◆ Questions ◆
(1) From the NosA figure captions, return the passage that begins at the words "Fig. 2. Schematic" and stops after the words "in Fig. S16.".
(2) In the NosA figure captions, what do the arrows and the bolded bonds in the structure shown in Fig. 2(A) represent? Answer in one to three sentences.
(3) According to the NosA figure captions, what color marks the putative SAM-dependent methyltransferase in the Fig. 1 gene map?
[Selected extract Boundary: Start]
Fig. 1. NosA is encoded by a gene cluster similar to thiazole/oxazole modified microcins (TOMMs). (A) Gene map and functional annotation of the biosynthetic gene cluster of NosA compared to known TOMMs. The precursor/core peptide sequence and a schematic representation of the final NosA product including the internal sactionine bridge and sequential methylation of the proline residue are shown below the gene map. Red – precursor peptides, blue – enzymes involved in thiazole/oxazole formation, green – Lan dehydratases, pink – putative SAM-dependent methyltransferase, brown – epimerase, grey – transporters and accessory enzymes. (B) Alignment of the core peptides of selected TOMMs with similar amino acid sequences. Blue – amino acid residues modified to thiazoles/oxazoles, green – dehydrated residues, pink – modified proline. (C) Primary sequences of the selected TOMMs are color-coded as above. Typical structural building blocks, each consisting of three amino acids, are highlighted in boxes.

Fig. 2. Schematic representation of the structure of NosA showing the integrated results obtained from MS and NMR spectroscopic analyses. (A) Structure of Nos A – individual residues are labeled consecutively from the N-terminus. Main HRMS fragments F1–F12 are indicated with grey boxes. Arrows show the most relevant ¹H-/¹³C and ¹H-/¹⁵N HMBC correlations; COSY correlations are depicted as bolded bonds. (B) Schematic representation of the most informative fragments of NosA (top) and mass spectrum (bottom). Individual y- and b-ions are labeled in red and blue, respectively. The interpretation of the most intense MS fragments which were not used for establishing of the peptide sequence are given in Fig. S16.
[Selected extract Boundary: End]
[Supplied information Boundary: Start]
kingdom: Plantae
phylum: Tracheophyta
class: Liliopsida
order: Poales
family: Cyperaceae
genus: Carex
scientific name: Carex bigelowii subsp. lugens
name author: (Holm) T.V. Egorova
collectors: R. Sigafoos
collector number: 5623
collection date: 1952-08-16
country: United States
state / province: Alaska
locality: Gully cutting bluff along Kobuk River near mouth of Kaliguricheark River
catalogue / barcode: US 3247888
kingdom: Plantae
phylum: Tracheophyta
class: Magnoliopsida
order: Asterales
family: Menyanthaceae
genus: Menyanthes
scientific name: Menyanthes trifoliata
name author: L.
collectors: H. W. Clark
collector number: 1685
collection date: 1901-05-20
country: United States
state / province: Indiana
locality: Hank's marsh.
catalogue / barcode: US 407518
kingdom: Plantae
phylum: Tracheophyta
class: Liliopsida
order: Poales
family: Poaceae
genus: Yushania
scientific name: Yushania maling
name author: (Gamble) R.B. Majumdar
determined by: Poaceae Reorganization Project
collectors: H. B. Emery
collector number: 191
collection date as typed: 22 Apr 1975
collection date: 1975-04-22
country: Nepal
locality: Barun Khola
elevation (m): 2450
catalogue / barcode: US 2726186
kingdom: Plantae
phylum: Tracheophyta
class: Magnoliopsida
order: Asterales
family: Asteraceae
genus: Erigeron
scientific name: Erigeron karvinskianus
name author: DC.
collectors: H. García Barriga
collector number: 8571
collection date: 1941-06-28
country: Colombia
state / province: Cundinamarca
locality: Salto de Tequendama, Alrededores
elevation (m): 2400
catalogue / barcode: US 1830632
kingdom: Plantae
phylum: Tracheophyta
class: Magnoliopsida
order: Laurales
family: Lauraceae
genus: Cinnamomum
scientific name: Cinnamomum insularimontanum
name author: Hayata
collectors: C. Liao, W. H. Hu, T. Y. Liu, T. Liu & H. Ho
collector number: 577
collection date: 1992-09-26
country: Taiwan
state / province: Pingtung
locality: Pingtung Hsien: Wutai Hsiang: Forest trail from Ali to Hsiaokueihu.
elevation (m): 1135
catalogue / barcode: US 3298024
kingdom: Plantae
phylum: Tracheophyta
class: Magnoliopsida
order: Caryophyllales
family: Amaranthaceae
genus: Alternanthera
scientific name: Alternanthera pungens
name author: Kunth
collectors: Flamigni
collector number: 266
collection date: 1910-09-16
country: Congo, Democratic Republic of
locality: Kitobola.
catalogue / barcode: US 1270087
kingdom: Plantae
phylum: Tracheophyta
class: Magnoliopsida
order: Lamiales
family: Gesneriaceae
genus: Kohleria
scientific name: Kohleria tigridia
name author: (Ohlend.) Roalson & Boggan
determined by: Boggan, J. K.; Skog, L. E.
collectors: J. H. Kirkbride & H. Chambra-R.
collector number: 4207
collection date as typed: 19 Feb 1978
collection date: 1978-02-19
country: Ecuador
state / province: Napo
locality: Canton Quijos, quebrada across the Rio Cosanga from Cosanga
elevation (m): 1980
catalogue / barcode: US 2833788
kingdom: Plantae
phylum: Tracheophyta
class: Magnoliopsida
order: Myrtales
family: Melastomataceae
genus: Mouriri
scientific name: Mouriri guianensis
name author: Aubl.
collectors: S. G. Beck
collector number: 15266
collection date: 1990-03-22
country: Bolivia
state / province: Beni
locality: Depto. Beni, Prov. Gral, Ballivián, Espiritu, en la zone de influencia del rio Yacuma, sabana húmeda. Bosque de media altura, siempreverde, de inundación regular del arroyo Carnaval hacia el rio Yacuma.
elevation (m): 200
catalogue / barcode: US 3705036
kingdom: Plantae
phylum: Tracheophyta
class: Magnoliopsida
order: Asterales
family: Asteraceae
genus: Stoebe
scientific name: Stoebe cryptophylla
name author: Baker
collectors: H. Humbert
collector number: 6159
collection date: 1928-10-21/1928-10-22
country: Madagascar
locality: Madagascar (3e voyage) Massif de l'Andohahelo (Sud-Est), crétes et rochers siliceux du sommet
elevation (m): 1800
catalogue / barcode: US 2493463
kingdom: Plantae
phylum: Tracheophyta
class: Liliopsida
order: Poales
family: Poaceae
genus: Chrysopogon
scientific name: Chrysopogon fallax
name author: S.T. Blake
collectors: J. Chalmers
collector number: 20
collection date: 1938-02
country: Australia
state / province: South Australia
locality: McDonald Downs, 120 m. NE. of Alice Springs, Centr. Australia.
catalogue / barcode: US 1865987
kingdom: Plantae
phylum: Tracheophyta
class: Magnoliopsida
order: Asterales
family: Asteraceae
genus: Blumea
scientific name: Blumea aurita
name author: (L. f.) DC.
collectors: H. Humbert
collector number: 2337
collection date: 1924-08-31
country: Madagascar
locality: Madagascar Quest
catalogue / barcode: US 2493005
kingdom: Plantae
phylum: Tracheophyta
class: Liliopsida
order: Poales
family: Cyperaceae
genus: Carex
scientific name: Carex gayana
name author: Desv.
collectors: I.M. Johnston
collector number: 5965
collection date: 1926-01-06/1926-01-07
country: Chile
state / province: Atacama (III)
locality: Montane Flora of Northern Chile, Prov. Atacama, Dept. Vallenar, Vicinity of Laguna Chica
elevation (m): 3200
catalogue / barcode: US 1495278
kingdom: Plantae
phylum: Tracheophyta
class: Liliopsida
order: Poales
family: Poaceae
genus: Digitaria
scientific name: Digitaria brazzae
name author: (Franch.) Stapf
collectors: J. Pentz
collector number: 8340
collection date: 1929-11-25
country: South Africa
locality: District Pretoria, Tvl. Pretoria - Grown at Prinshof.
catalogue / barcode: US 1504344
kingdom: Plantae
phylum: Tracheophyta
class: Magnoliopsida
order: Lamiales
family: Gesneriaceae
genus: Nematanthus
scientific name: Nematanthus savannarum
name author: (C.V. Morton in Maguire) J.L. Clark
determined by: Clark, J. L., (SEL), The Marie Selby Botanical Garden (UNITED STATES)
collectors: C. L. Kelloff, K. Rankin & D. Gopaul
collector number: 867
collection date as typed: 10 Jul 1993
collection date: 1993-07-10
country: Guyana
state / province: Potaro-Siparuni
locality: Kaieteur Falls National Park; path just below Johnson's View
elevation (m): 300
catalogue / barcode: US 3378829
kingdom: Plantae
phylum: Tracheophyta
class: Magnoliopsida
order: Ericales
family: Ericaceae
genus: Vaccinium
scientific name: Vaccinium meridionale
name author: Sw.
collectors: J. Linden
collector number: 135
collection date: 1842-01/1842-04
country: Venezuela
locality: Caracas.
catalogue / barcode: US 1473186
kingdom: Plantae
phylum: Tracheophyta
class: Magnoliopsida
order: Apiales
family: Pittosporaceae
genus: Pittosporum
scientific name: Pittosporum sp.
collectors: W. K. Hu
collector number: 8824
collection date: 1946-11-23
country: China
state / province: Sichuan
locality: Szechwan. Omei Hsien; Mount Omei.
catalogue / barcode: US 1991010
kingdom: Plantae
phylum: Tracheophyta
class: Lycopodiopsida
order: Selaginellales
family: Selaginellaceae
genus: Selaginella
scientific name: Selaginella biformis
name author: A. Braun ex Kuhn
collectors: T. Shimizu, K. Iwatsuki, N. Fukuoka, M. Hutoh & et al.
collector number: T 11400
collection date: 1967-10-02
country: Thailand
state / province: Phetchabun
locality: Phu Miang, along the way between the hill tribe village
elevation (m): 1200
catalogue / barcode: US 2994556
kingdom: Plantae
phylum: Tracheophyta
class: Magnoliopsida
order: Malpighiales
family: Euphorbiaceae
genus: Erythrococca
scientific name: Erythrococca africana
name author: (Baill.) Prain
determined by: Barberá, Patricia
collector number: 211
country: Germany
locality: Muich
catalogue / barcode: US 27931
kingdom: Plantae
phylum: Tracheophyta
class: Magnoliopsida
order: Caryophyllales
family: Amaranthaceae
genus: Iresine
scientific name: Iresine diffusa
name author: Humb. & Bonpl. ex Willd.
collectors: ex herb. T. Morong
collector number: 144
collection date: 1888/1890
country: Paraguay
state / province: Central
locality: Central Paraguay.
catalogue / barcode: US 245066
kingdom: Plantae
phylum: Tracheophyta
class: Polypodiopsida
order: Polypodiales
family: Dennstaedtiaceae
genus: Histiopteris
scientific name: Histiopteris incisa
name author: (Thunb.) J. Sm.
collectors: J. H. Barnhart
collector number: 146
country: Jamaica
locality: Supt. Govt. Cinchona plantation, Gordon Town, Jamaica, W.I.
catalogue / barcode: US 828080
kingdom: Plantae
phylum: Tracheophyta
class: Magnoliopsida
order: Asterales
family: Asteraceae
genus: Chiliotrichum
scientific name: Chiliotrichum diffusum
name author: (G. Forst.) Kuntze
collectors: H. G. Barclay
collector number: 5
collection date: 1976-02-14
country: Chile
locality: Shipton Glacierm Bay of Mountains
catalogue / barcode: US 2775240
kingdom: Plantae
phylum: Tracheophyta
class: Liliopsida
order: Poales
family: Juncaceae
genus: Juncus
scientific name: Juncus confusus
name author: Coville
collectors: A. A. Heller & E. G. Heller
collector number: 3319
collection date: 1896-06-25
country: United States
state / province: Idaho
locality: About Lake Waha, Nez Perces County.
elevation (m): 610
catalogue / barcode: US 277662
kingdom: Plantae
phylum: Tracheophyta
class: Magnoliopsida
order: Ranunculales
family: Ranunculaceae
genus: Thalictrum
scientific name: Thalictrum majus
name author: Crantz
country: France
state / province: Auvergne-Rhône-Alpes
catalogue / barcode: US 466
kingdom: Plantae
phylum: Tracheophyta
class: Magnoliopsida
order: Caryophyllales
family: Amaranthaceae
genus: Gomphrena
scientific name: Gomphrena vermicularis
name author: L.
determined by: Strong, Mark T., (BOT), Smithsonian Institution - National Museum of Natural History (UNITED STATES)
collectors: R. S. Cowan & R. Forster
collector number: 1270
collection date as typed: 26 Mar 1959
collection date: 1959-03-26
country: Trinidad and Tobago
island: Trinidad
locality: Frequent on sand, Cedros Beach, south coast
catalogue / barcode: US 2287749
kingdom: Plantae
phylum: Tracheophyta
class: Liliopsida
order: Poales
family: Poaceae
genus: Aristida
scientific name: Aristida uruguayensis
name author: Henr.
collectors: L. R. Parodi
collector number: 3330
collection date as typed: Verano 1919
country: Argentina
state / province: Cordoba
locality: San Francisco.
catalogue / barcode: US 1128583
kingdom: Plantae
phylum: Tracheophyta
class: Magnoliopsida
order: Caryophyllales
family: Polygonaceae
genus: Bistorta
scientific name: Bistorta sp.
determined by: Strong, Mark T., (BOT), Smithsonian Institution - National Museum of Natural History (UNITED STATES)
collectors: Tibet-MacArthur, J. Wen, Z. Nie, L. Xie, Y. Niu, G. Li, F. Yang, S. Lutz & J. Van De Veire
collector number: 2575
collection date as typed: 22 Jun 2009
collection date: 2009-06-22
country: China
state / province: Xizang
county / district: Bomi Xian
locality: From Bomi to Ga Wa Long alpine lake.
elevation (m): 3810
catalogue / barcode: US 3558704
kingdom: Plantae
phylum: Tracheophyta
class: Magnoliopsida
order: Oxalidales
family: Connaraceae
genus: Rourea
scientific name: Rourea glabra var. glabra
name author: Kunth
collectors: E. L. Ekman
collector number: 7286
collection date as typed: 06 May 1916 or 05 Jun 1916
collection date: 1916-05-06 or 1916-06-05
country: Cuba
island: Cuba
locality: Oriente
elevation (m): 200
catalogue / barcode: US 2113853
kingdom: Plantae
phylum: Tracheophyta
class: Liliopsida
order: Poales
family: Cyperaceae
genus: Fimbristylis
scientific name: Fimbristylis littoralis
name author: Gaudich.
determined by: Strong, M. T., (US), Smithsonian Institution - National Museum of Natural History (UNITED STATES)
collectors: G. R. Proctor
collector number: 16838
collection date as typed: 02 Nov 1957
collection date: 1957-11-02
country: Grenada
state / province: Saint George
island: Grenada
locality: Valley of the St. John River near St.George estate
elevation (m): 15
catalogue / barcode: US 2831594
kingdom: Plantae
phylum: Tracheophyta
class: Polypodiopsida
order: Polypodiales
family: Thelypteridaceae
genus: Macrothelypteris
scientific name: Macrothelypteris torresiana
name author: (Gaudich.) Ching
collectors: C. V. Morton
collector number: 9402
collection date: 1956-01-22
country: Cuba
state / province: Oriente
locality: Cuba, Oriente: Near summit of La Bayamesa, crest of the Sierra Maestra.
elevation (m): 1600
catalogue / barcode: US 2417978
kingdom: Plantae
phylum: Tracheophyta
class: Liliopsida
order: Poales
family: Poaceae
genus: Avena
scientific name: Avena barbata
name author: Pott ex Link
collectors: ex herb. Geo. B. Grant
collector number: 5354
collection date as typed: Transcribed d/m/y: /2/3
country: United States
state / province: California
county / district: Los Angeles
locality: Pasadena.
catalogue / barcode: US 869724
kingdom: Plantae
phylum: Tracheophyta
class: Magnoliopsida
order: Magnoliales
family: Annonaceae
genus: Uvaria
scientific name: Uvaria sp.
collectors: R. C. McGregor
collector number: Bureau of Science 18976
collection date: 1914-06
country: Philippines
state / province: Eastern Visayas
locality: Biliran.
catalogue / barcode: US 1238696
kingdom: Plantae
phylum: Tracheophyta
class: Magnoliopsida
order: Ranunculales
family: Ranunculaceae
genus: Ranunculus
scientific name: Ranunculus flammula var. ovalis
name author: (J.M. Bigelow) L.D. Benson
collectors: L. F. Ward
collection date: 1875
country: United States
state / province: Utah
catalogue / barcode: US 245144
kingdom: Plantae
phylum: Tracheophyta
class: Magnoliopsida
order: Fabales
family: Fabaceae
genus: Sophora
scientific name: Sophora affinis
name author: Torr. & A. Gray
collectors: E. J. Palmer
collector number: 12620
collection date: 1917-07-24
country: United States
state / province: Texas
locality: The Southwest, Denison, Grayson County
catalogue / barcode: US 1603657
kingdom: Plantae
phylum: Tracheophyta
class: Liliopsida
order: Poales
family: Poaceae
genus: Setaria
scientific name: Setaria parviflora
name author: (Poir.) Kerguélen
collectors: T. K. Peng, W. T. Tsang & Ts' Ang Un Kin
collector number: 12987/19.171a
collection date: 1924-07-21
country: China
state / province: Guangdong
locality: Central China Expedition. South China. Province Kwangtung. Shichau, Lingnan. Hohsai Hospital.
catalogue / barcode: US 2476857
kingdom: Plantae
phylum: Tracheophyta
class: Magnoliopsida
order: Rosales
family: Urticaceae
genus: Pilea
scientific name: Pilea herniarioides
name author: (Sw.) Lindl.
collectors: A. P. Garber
[Supplied information Boundary: End]
◆ Numbered responses ◆
(1)
Fig. 2. Schematic representation of the structure of NosA showing the integrated results obtained from MS and NMR spectroscopic analyses. (A) Structure of Nos A – individual residues are labeled consecutively from the N-terminus. Main HRMS fragments F1–F12 are indicated with grey boxes. Arrows show the most relevant ¹H-/¹³C and ¹H-/¹⁵N HMBC correlations; COSY correlations are depicted as bolded bonds. (B) Schematic representation of the most informative fragments of NosA (top) and mass spectrum (bottom). Individual y- and b-ions are labeled in red and blue, respectively. The interpretation of the most intense MS fragments which were not used for establishing of the peptide sequence are given in Fig. S16.

(2) The arrows show the most relevant ¹H-/¹³C and ¹H-/¹⁵N HMBC correlations. The bolded bonds depict COSY correlations.

(3) Pink.